> [Work instructions]: Format the data from its first line through the line that contains "Dot at: (191, 219)" as a Markdown table with two columns, Row and Line. Number each line in order and leave out any blank lines.

▼

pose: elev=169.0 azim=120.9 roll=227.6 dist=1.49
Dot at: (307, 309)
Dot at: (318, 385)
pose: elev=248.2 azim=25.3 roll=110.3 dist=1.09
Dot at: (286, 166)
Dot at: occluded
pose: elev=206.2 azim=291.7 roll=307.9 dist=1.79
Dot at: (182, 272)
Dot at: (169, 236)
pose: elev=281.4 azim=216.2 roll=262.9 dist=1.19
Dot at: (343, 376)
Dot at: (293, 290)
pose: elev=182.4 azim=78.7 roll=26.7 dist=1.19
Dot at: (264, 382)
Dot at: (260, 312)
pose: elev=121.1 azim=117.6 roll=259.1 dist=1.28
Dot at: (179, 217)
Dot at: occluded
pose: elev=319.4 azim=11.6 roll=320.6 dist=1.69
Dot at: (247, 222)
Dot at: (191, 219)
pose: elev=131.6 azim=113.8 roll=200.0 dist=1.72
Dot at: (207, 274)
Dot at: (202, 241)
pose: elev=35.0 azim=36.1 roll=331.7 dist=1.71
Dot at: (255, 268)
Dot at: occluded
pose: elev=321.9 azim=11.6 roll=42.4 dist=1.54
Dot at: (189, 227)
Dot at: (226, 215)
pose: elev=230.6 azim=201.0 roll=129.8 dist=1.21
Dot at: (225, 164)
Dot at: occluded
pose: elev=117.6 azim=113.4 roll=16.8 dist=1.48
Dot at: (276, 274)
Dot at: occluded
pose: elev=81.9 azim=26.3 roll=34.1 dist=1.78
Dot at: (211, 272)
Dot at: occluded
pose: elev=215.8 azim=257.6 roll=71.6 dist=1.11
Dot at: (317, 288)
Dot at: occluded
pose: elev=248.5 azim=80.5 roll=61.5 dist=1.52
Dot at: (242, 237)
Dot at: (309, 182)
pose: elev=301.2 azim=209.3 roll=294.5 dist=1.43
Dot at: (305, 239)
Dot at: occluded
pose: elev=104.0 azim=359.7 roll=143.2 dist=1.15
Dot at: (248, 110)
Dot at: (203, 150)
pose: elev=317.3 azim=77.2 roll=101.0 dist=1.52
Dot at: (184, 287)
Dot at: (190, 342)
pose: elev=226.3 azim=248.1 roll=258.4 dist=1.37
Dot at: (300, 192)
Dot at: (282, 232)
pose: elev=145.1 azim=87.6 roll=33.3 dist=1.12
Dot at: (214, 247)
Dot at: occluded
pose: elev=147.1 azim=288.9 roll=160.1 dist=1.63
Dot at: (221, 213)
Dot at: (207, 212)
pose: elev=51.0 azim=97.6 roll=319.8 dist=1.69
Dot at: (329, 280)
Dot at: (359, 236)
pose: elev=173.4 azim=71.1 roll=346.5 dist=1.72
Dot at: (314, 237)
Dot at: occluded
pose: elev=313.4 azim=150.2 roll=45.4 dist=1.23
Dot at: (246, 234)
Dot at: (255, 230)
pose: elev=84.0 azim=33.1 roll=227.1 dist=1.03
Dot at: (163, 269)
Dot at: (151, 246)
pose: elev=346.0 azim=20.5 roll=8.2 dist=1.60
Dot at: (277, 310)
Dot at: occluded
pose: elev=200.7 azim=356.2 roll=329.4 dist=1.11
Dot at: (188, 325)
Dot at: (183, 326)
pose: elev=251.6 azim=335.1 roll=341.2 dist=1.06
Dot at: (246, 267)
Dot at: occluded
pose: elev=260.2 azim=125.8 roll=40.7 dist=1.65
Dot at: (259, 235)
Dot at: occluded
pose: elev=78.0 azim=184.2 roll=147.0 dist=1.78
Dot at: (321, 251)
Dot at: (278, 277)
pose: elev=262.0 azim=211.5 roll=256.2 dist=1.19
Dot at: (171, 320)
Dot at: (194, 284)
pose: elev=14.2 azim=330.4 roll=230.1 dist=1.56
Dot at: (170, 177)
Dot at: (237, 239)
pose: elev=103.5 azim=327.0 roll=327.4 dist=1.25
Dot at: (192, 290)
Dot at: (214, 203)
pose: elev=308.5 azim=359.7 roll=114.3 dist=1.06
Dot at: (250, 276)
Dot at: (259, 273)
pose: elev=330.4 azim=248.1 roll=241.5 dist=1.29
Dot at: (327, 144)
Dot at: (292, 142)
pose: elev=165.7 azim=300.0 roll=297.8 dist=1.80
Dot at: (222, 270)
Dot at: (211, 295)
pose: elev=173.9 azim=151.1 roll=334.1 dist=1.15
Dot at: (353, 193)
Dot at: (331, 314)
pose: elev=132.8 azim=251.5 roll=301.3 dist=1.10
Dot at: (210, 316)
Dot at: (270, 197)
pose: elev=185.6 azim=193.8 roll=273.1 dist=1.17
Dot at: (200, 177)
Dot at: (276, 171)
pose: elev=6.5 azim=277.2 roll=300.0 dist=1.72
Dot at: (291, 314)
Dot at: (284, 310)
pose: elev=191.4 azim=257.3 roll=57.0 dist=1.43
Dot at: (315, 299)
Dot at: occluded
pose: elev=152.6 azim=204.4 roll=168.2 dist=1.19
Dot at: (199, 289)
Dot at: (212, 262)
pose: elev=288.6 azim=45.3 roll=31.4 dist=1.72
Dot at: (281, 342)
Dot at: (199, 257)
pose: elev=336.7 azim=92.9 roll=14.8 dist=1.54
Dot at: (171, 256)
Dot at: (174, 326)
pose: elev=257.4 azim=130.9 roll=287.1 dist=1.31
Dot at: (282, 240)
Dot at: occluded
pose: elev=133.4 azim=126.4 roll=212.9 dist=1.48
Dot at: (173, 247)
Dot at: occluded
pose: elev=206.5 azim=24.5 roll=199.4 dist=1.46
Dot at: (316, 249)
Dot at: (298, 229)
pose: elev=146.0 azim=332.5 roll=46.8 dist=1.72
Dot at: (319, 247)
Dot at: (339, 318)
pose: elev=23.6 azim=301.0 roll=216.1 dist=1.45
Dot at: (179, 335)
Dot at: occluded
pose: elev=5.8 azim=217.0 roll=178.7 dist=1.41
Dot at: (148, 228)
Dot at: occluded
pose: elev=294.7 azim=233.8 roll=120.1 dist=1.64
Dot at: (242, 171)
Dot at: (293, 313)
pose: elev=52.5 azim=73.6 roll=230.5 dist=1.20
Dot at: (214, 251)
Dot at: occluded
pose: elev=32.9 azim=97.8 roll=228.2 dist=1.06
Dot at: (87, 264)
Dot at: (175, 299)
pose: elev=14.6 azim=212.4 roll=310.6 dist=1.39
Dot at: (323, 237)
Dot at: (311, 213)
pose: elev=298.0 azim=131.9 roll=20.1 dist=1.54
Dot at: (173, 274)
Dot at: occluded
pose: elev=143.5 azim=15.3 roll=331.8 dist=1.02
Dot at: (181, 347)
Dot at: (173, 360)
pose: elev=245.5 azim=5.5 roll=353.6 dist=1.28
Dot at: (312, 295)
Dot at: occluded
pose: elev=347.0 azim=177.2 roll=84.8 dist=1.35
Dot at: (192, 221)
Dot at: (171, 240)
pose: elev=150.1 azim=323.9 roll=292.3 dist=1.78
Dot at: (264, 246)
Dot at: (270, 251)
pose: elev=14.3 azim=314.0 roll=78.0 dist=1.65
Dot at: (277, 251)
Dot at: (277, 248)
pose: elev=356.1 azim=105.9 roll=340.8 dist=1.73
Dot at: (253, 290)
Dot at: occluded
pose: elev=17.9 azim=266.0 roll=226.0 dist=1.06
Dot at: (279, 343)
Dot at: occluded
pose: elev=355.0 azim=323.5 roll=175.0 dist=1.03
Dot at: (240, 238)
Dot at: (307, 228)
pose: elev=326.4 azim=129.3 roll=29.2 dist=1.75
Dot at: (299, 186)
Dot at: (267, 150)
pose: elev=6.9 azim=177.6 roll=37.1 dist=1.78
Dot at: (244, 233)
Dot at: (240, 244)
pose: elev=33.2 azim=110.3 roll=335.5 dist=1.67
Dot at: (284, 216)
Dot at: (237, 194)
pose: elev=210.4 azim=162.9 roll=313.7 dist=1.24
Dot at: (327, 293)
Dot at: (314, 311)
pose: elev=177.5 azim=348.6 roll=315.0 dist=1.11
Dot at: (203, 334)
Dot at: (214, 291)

▲

> [Expected answer]:
| Row | Line |
|---|---|
| 1 | pose: elev=169.0 azim=120.9 roll=227.6 dist=1.49 |
| 2 | Dot at: (307, 309) |
| 3 | Dot at: (318, 385) |
| 4 | pose: elev=248.2 azim=25.3 roll=110.3 dist=1.09 |
| 5 | Dot at: (286, 166) |
| 6 | Dot at: occluded |
| 7 | pose: elev=206.2 azim=291.7 roll=307.9 dist=1.79 |
| 8 | Dot at: (182, 272) |
| 9 | Dot at: (169, 236) |
| 10 | pose: elev=281.4 azim=216.2 roll=262.9 dist=1.19 |
| 11 | Dot at: (343, 376) |
| 12 | Dot at: (293, 290) |
| 13 | pose: elev=182.4 azim=78.7 roll=26.7 dist=1.19 |
| 14 | Dot at: (264, 382) |
| 15 | Dot at: (260, 312) |
| 16 | pose: elev=121.1 azim=117.6 roll=259.1 dist=1.28 |
| 17 | Dot at: (179, 217) |
| 18 | Dot at: occluded |
| 19 | pose: elev=319.4 azim=11.6 roll=320.6 dist=1.69 |
| 20 | Dot at: (247, 222) |
| 21 | Dot at: (191, 219) |